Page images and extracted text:
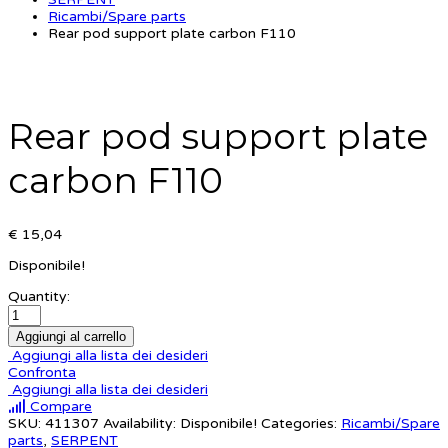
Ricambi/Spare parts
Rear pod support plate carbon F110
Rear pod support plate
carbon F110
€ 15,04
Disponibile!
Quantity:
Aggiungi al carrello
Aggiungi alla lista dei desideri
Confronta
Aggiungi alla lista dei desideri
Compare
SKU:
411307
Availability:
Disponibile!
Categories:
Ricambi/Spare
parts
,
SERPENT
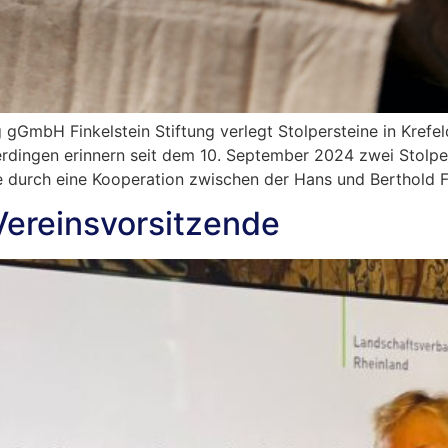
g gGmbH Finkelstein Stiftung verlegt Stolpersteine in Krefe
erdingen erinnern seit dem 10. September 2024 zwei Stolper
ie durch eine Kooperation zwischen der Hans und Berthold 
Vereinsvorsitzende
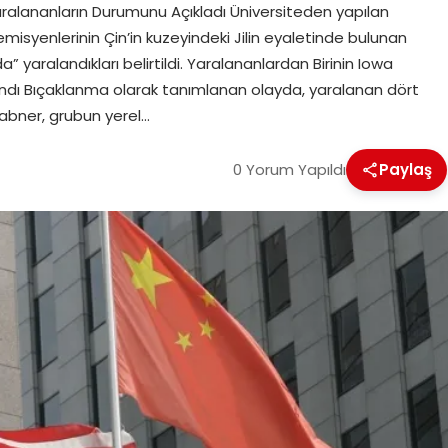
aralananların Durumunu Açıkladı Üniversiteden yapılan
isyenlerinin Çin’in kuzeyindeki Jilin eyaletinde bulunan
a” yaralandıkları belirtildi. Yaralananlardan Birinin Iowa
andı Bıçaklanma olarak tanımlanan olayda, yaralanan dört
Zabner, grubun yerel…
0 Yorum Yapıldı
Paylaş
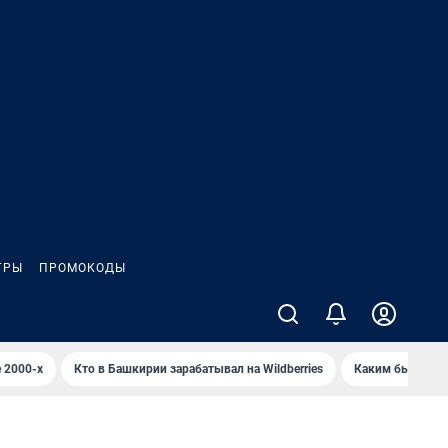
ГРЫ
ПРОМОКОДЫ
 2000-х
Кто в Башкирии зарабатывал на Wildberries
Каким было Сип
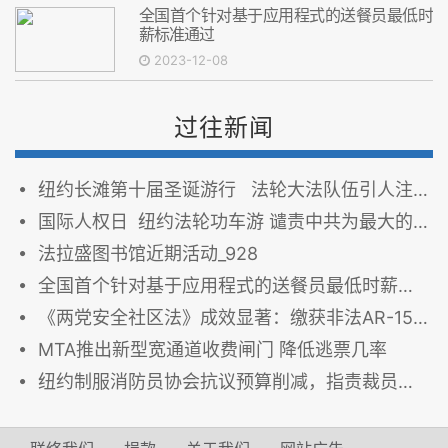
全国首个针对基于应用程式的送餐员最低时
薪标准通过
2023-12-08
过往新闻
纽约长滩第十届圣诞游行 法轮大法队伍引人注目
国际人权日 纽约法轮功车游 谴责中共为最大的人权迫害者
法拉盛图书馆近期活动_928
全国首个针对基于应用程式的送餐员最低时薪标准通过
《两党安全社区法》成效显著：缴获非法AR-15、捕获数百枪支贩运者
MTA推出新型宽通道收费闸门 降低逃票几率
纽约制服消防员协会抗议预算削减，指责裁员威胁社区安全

## What this task involves
Copy the data exactly. Pictures do not belong in the copy.

## Output of the task
Ricambi/Spare parts
Rear pod support plate carbon F110
Rear pod support plate
carbon F110
€ 15,04
Disponibile!
Quantity:
Aggiungi al carrello
Aggiungi alla lista dei desideri
Confronta
Aggiungi alla lista dei desideri
Compare
SKU:
411307
Availability:
Disponibile!
Categories:
Ricambi/Spare
parts
,
SERPENT
g gGmbH Finkelstein Stiftung verlegt Stolpersteine in Krefe
erdingen erinnern seit dem 10. September 2024 zwei Stolper
ie durch eine Kooperation zwischen der Hans und Berthold 
Vereinsvorsitzende
aralananların Durumunu Açıkladı Üniversiteden yapılan
isyenlerinin Çin’in kuzeyindeki Jilin eyaletinde bulunan
a” yaralandıkları belirtildi. Yaralananlardan Birinin Iowa
andı Bıçaklanma olarak tanımlanan olayda, yaralanan dört
Zabner, grubun yerel…
0 Yorum Yapıldı
Paylaş
ГРЫ
ПРОМОКОДЫ
 2000-х
Кто в Башкирии зарабатывал на Wildberries
Каким было Сип
全国首个针对基于应用程式的送餐员最低时
薪标准通过
2023-12-08
过往新闻
纽约长滩第十届圣诞游行 法轮大法队伍引人注目
国际人权日 纽约法轮功车游 谴责中共为最大的人权迫害者
法拉盛图书馆近期活动_928
全国首个针对基于应用程式的送餐员最低时薪标准通过
《两党安全社区法》成效显著：缴获非法AR-15、捕获数百枪支贩运者
MTA推出新型宽通道收费闸门 降低逃票几率
纽约制服消防员协会抗议预算削减，指责裁员威胁社区安全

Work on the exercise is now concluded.